(Document images paired with source code)
▬▬▬▬▬▬

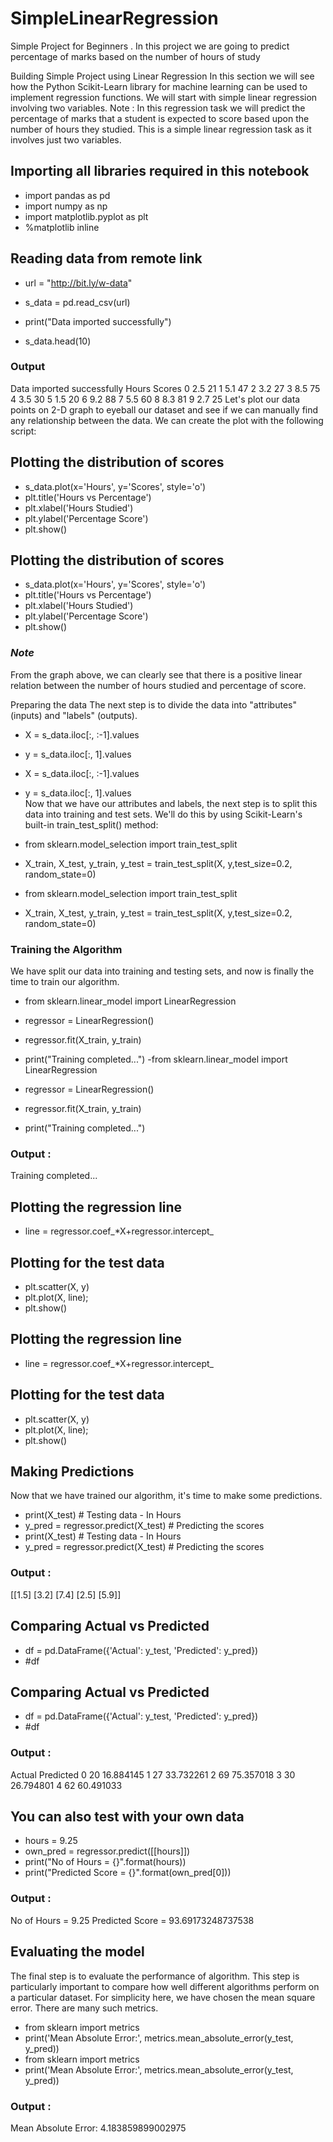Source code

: # SimpleLinearRegression
Simple Project for Beginners . In this project we are going to predict percentage of marks based on the number of hours of study 


Building Simple Project using Linear Regression
In this section we will see how the Python Scikit-Learn library for machine learning can be used to implement regression functions. We will start with simple linear regression involving two variables. Note : In this regression task we will predict the percentage of marks that a student is expected to score based upon the number of hours they studied. This is a simple linear regression task as it involves just two variables.

## Importing all libraries required in this notebook
- import pandas as pd
- import numpy as np  
- import matplotlib.pyplot as plt  
- %matplotlib inline
## Reading data from remote link
- url = "http://bit.ly/w-data"
- s_data = pd.read_csv(url)
- print("Data imported successfully")

- s_data.head(10)
### Output
Data imported successfully
Hours	Scores
0	2.5	21
1	5.1	47
2	3.2	27
3	8.5	75
4	3.5	30
5	1.5	20
6	9.2	88
7	5.5	60
8	8.3	81
9	2.7	25
Let's plot our data points on 2-D graph to eyeball our dataset and see if we can manually find any relationship between the data. We can create the plot with the following script:

## Plotting the distribution of scores
- s_data.plot(x='Hours', y='Scores', style='o')  
- plt.title('Hours vs Percentage')  
- plt.xlabel('Hours Studied')  
- plt.ylabel('Percentage Score')  
- plt.show()
## Plotting the distribution of scores
- s_data.plot(x='Hours', y='Scores', style='o')  
- plt.title('Hours vs Percentage')  
- plt.xlabel('Hours Studied')  
- plt.ylabel('Percentage Score')  
- plt.show()
### *Note*
From the graph above, we can clearly see that there is a positive linear relation between the number of hours studied and percentage of score.

Preparing the data
The next step is to divide the data into "attributes" (inputs) and "labels" (outputs).

- X = s_data.iloc[:, :-1].values  
- y = s_data.iloc[:, 1].values  
- X = s_data.iloc[:, :-1].values  
- y = s_data.iloc[:, 1].values  
Now that we have our attributes and labels, the next step is to split this data into training and test sets. We'll do this by using Scikit-Learn's built-in train_test_split() method:

- from sklearn.model_selection import train_test_split  
- X_train, X_test, y_train, y_test = train_test_split(X, y,test_size=0.2, random_state=0) 
- from sklearn.model_selection import train_test_split  
- X_train, X_test, y_train, y_test = train_test_split(X, y,test_size=0.2, random_state=0) 
### Training the Algorithm
We have split our data into training and testing sets, and now is finally the time to train our algorithm.

- from sklearn.linear_model import LinearRegression  
- regressor = LinearRegression()  
- regressor.fit(X_train, y_train) 

- print("Training completed...")
-from sklearn.linear_model import LinearRegression  
- regressor = LinearRegression()  
- regressor.fit(X_train, y_train) 
​
- print("Training completed...")
### Output :
Training completed...
## Plotting the regression line
- line = regressor.coef_*X+regressor.intercept_

## Plotting for the test data
- plt.scatter(X, y)
- plt.plot(X, line);
- plt.show()
## Plotting the regression line
- line = regressor.coef_*X+regressor.intercept_
​
## Plotting for the test data
- plt.scatter(X, y)
- plt.plot(X, line);
- plt.show()

## Making Predictions
Now that we have trained our algorithm, it's time to make some predictions.

- print(X_test) # Testing data - In Hours
- y_pred = regressor.predict(X_test) # Predicting the scores
- print(X_test) # Testing data - In Hours
- y_pred = regressor.predict(X_test) # Predicting the scores
### Output :
[[1.5]
 [3.2]
 [7.4]
 [2.5]
 [5.9]]
## Comparing Actual vs Predicted
- df = pd.DataFrame({'Actual': y_test, 'Predicted': y_pred})  
- #df 
## Comparing Actual vs Predicted
- df = pd.DataFrame({'Actual': y_test, 'Predicted': y_pred})  
- #df 
### Output :
Actual	Predicted
0	20	16.884145
1	27	33.732261
2	69	75.357018
3	30	26.794801
4	62	60.491033
## You can also test with your own data
- hours = 9.25
- own_pred = regressor.predict([[hours]])
- print("No of Hours = {}".format(hours))
- print("Predicted Score = {}".format(own_pred[0]))

### Output :
No of Hours = 9.25
Predicted Score = 93.69173248737538
## Evaluating the model
The final step is to evaluate the performance of algorithm. This step is particularly important to compare how well different algorithms perform on a particular dataset. For simplicity here, we have chosen the mean square error. There are many such metrics.

- from sklearn import metrics  
- print('Mean Absolute Error:', metrics.mean_absolute_error(y_test, y_pred)) 
- from sklearn import metrics  
- print('Mean Absolute Error:', metrics.mean_absolute_error(y_test, y_pred)) 
### Output :
Mean Absolute Error: 4.183859899002975
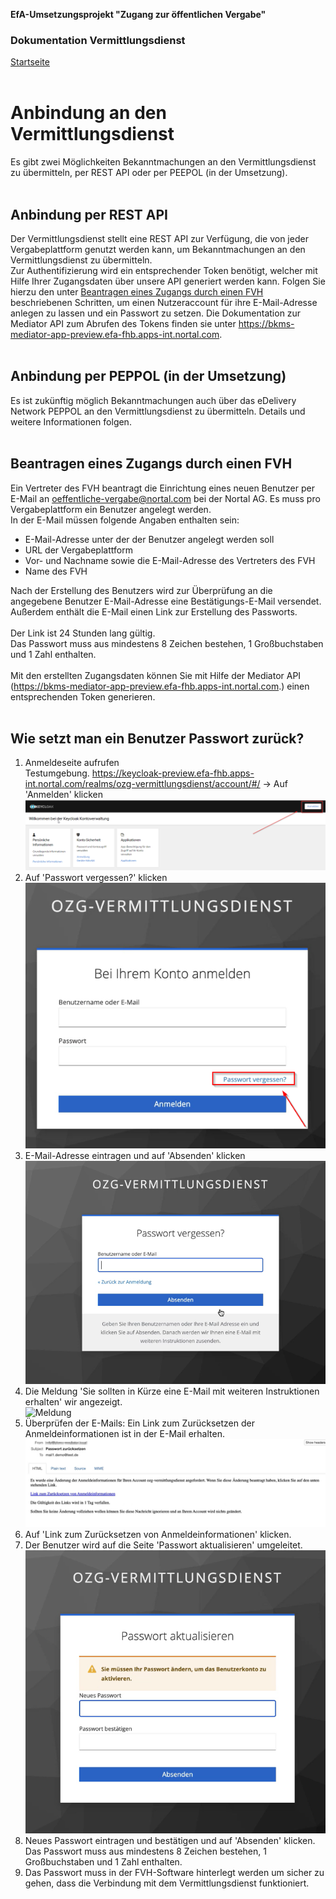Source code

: **EfA-Umsetzungsprojekt "Zugang zur öffentlichen Vergabe"**
### Dokumentation Vermittlungsdienst
[Startseite](Readme.md)
<br><br>

# Anbindung an den Vermittlungsdienst
Es gibt zwei Möglichkeiten Bekanntmachungen an den Vermittlungsdienst zu übermitteln, per REST API oder per PEEPOL (in der Umsetzung).
<br><br>

## Anbindung per REST API
Der Vermittlungsdienst stellt eine REST API zur Verfügung, die von jeder Vergabeplattform genutzt werden kann, um Bekanntmachungen an den Vermittlungsdienst zu übermitteln.<br>
Zur Authentifizierung wird ein entsprechender Token benötigt, welcher mit Hilfe Ihrer Zugangsdaten über unsere API generiert werden kann. Folgen Sie hierzu den unter [Beantragen eines Zugangs durch einen FVH](#beantragen-eines-zugangs-durch-einen-fvh) beschriebenen Schritten, um einen Nutzeraccount für ihre E-Mail-Adresse anlegen zu lassen und ein Passwort zu setzen. Die Dokumentation zur Mediator API zum Abrufen des Tokens finden sie unter https://bkms-mediator-app-preview.efa-fhb.apps-int.nortal.com.
<br><br>

## Anbindung per PEPPOL (in der Umsetzung)
Es ist zukünftig möglich Bekanntmachungen auch über das eDelivery Network PEPPOL an den Vermittlungsdienst zu übermitteln. Details und weitere Informationen folgen. 
<br><br>

## Beantragen eines Zugangs durch einen FVH
Ein Vertreter des FVH beantragt die Einrichtung eines neuen Benutzer per E-Mail an oeffentliche-vergabe@nortal.com bei der Nortal AG. Es muss pro Vergabeplattform ein Benutzer angelegt werden.<br>
In der E-Mail müssen folgende Angaben enthalten sein:

- E-Mail-Adresse unter der der Benutzer angelegt werden soll
- URL der Vergabeplattform
- Vor- und Nachname sowie die E-Mail-Adresse des Vertreters des FVH
- Name des FVH

Nach der Erstellung des Benutzers wird zur Überprüfung an die angegebene Benutzer E-Mail-Adresse eine Bestätigungs-E-Mail versendet. Außerdem enthält die E-Mail einen Link zur Erstellung des Passworts.
<br><br>
Der Link ist 24 Stunden lang gültig.<br>
Das Passwort muss aus mindestens 8 Zeichen bestehen, 1 Großbuchstaben und 1 Zahl enthalten.
<br><br>
Mit den erstellten Zugangsdaten können Sie mit Hilfe der Mediator API (https://bkms-mediator-app-preview.efa-fhb.apps-int.nortal.com.) einen entsprechenden Token generieren.
<br><br>

## Wie setzt man ein Benutzer Passwort zurück?
1. Anmeldeseite aufrufen<br>
Testumgebung. https://keycloak-preview.efa-fhb.apps-int.nortal.com/realms/ozg-vermittlungsdienst/account/#/ → Auf 'Anmelden' klicken<br>
![Anmeldeseite aufrufen](images/kc_anmeldeseite.png)
2. Auf 'Passwort vergessen?' klicken<br>
![Auf Passwort vergessen](images/kc_login.png)
3. E-Mail-Adresse eintragen und auf 'Absenden' klicken<br>
![E-Mail eintragen](images/kc_passwort_vergessen.png)
4. Die Meldung 'Sie sollten in Kürze eine E-Mail mit weiteren Instruktionen erhalten' wir angezeigt.<br>
![Meldung](images/kc_nachricht_best%C3%A4tigungsemail.png)
5. Überprüfen der E-Mails: Ein Link zum Zurücksetzen der Anmeldeinformationen ist in der E-Mail erhalten.<br>
![Bestätigungs-E-Mail](images/e-mail_passwort_zuruecksetzen.png)
6. Auf 'Link zum Zurücksetzen von Anmeldeinformationen' klicken.
7. Der Benutzer wird auf die Seite 'Passwort aktualisieren' umgeleitet.<br>
![PAsswort aktualisieren](images/kc_passwort_aktualisieren.png)
8. Neues Passwort eintragen und bestätigen und auf 'Absenden' klicken.<br>
Das Passwort muss aus mindestens 8 Zeichen bestehen, 1 Großbuchstaben und 1 Zahl enthalten.
9. Das Passwort muss in der FVH-Software hinterlegt werden um sicher zu gehen, dass die Verbindung mit dem Vermittlungsdienst funktioniert.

▬▬▬▬▬▬

◆ Aim of the exercise: Please turn the lines from the line with "## Anbindung per PEPPOL (in der Umsetzung)" up to and including the line with "- Name des FVH" into a Markdown table with the columns Row and Line. Number each line in order, and leave out blank lines.

◆ Your solution:
| Row | Line |
|---|---|
| 1 | ## Anbindung per PEPPOL (in der Umsetzung) |
| 2 | Es ist zukünftig möglich Bekanntmachungen auch über das eDelivery Network PEPPOL an den Vermittlungsdienst zu übermitteln. Details und weitere Informationen folgen.  |
| 3 | <br><br> |
| 4 | ## Beantragen eines Zugangs durch einen FVH |
| 5 | Ein Vertreter des FVH beantragt die Einrichtung eines neuen Benutzer per E-Mail an oeffentliche-vergabe@nortal.com bei der Nortal AG. Es muss pro Vergabeplattform ein Benutzer angelegt werden.<br> |
| 6 | In der E-Mail müssen folgende Angaben enthalten sein: |
| 7 | - E-Mail-Adresse unter der der Benutzer angelegt werden soll |
| 8 | - URL der Vergabeplattform |
| 9 | - Vor- und Nachname sowie die E-Mail-Adresse des Vertreters des FVH |
| 10 | - Name des FVH |